• **PROMPT**
The reply should repeat all of the data word for word, with no pictures.

• **INFORMATION SHOWN**
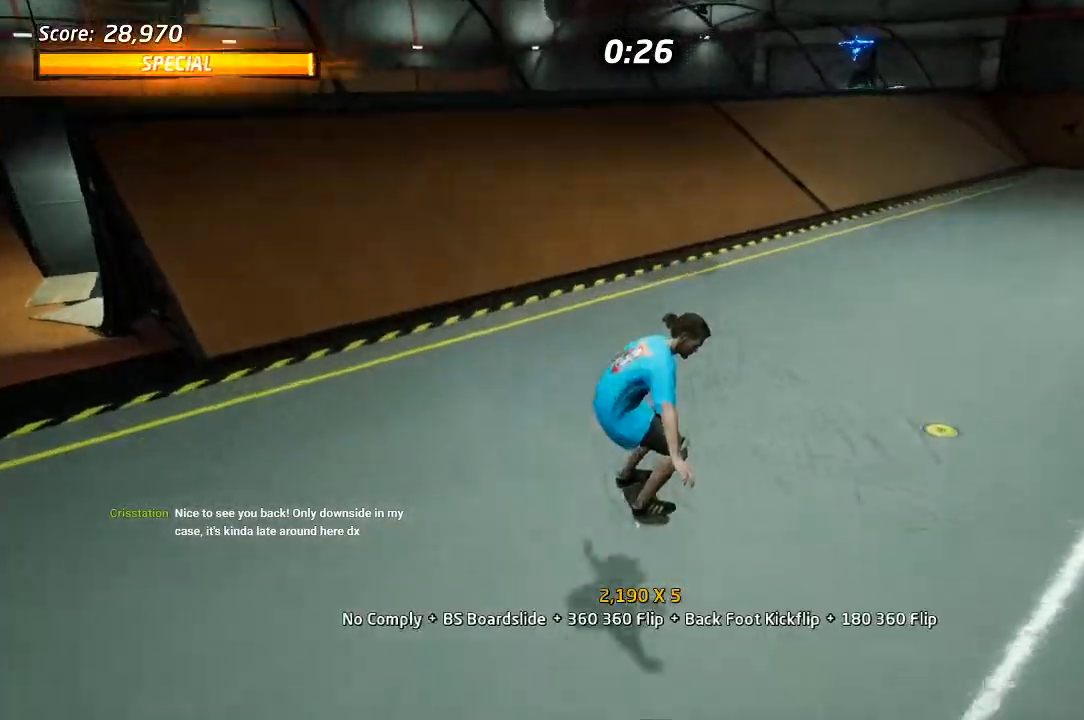
{"buttons": ["CROSS", "DPAD_DOWN", "DPAD_RIGHT"], "left_stick": "center", "right_stick": "center", "events": [[33, "DPAD_UP", "down"], [217, "DPAD_LEFT", "up"], [350, "DPAD_UP", "up"], [367, "DPAD_RIGHT", "down"], [433, "DPAD_DOWN", "down"]]}
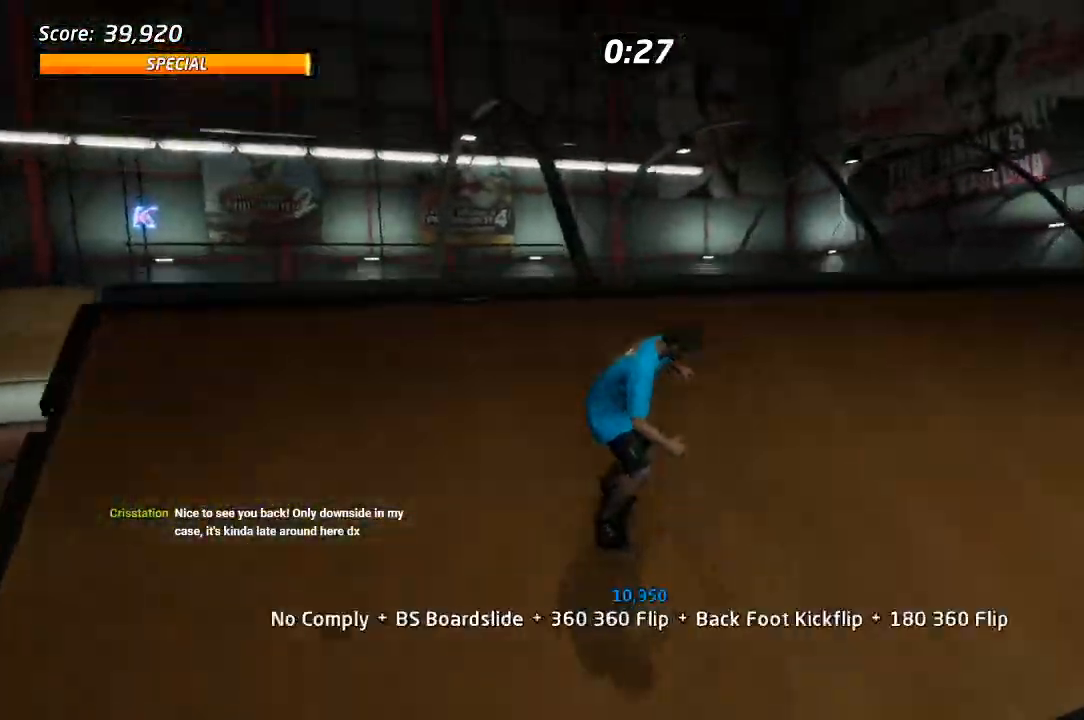
{"buttons": ["TRIANGLE", "L1", "DPAD_UP", "DPAD_LEFT"], "left_stick": "center", "right_stick": "center"}
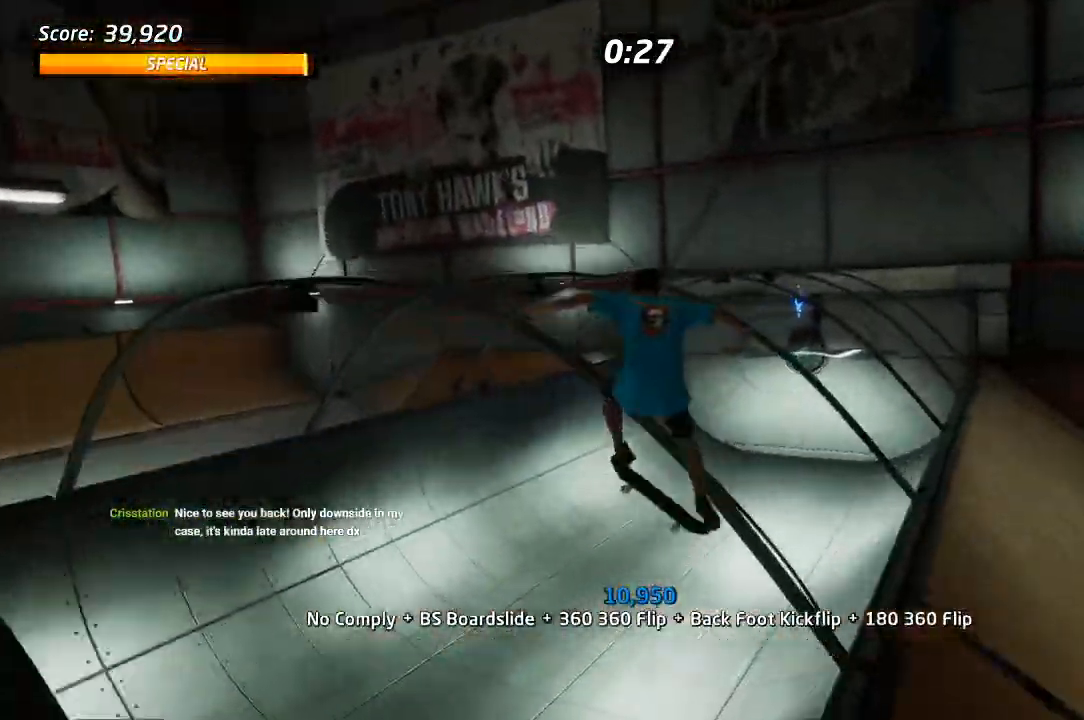
{"buttons": ["CROSS", "TRIANGLE"], "left_stick": "center", "right_stick": "center"}
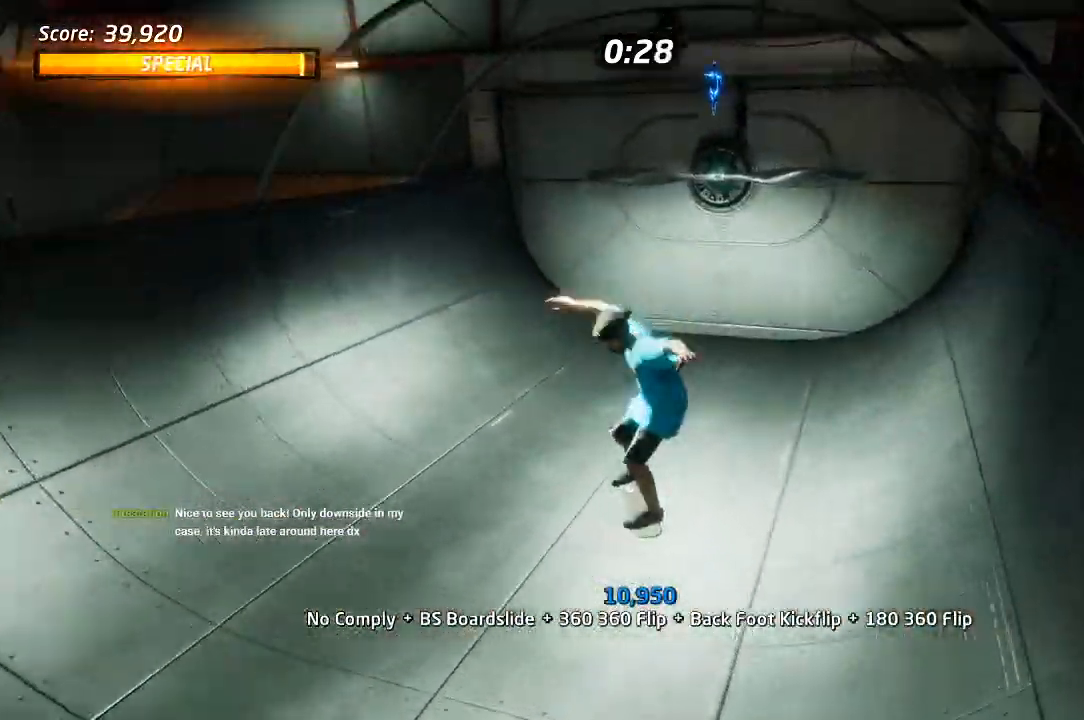
{"buttons": ["CROSS", "DPAD_DOWN", "DPAD_LEFT"], "left_stick": "center", "right_stick": "center", "events": [[117, "DPAD_LEFT", "down"], [133, "DPAD_DOWN", "down"], [283, "TRIANGLE", "up"]]}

• **EXERCISE RESULT**
{"buttons": ["CROSS", "DPAD_DOWN", "DPAD_RIGHT"], "left_stick": "center", "right_stick": "center", "events": [[33, "DPAD_UP", "down"], [217, "DPAD_LEFT", "up"], [350, "DPAD_UP", "up"], [367, "DPAD_RIGHT", "down"], [433, "DPAD_DOWN", "down"]]}
{"buttons": ["TRIANGLE", "L1", "DPAD_UP", "DPAD_LEFT"], "left_stick": "center", "right_stick": "center"}
{"buttons": ["CROSS", "TRIANGLE"], "left_stick": "center", "right_stick": "center"}
{"buttons": ["CROSS", "DPAD_DOWN", "DPAD_LEFT"], "left_stick": "center", "right_stick": "center", "events": [[117, "DPAD_LEFT", "down"], [133, "DPAD_DOWN", "down"], [283, "TRIANGLE", "up"]]}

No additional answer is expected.